House of Mother Teresa’s Family

In one of the streets near Kavaja Street in Tirana there is the house of Mother Teresa's family. Her mother, sister and brother lived here. Everyone knows this house as Mother Teresa's house, although she never really lived there. If you ask on the way, everyone will show you where the house is. An old radio 'Siemens'. An old oven. A clock and a table. These things are the remaining legacy of Mother Teresa's family in Tirana.

When the Nobel Prize was awarded in 1979, one of the priests sitting in the hall asked Mother Teresa where she was from. She said: "I was born in Skopje, I was educated in London, I live in Calcutta and I work for all the poor people in the world. My homeland is a small country called Albania. During the time of socialism Mother Teresa was little known in Albania because of his isolationism.

In the meantime, Mother Teresa had tried for a long time to come to Albania. Her first letter was sent to the Albanian Committee on Foreign Relations in accordance with the protocol. Bureaucrats of that time did not answer and she was forced to send another letter to the successor of the dictator Enver Hoxha, the communist leader Ramiz Alia, and another letter to Nexhmije Hoxha, the wife of the dictator Hoxha, where mother Teresa claims she was looking for her mother's grave. After several attempts, Mother Teresa was given permission to visit her home.

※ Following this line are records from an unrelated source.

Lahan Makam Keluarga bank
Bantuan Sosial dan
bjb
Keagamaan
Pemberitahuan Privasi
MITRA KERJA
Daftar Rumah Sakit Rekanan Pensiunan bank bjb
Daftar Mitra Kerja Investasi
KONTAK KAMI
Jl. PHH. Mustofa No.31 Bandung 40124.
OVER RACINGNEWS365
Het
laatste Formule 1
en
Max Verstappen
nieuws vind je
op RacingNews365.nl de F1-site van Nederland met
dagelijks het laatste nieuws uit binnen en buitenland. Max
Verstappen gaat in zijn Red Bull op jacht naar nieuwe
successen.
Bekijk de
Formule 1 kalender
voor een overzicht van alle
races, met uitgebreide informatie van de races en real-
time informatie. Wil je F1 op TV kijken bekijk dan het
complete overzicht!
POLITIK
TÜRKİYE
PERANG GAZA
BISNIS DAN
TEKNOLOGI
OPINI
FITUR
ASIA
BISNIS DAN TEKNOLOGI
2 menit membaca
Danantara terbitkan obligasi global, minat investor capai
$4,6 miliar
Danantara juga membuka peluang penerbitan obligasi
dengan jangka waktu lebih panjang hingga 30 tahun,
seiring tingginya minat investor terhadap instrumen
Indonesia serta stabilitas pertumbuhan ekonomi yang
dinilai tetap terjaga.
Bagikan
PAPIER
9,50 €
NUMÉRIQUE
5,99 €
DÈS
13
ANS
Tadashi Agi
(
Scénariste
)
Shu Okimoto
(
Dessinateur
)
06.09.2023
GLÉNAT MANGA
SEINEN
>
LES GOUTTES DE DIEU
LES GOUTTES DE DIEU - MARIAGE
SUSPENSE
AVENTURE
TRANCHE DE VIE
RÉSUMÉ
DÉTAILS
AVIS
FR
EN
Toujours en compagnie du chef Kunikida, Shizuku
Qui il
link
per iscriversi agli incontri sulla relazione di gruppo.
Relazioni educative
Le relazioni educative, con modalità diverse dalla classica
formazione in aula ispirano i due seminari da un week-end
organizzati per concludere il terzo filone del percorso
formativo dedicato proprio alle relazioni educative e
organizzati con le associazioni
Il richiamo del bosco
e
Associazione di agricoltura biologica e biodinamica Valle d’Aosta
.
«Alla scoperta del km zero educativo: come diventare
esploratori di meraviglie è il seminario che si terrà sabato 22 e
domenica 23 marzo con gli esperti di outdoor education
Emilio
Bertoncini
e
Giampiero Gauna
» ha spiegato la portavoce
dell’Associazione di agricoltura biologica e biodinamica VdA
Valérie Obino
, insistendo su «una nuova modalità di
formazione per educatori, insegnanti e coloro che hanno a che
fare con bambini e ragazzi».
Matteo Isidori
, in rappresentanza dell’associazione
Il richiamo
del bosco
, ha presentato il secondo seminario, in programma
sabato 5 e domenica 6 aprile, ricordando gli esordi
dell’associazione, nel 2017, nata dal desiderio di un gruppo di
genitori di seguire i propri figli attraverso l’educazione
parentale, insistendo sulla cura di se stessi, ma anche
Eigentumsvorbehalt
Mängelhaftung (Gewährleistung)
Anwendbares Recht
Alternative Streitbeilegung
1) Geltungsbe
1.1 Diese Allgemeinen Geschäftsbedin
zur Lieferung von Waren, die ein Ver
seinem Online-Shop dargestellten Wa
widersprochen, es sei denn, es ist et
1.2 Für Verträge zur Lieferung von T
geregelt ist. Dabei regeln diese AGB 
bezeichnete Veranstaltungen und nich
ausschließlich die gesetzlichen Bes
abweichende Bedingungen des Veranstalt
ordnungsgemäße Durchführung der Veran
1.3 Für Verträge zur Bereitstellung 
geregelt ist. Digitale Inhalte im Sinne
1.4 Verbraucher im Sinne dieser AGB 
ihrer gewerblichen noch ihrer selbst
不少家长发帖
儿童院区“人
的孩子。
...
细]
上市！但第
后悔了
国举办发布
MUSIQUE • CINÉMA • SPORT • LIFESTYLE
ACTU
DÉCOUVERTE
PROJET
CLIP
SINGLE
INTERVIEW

It was the end of the 80s. Communist oppression became less and less, and the state began to open up a little. Communist authorities of the time came into possession of the Zajmi family house and were told that there was someone who wanted to visit the house. The "little" woman, who the Albanians had seen in the news of the Italian television channels and who whispered that she was Albanian, wanted to go to the house where her family had lived.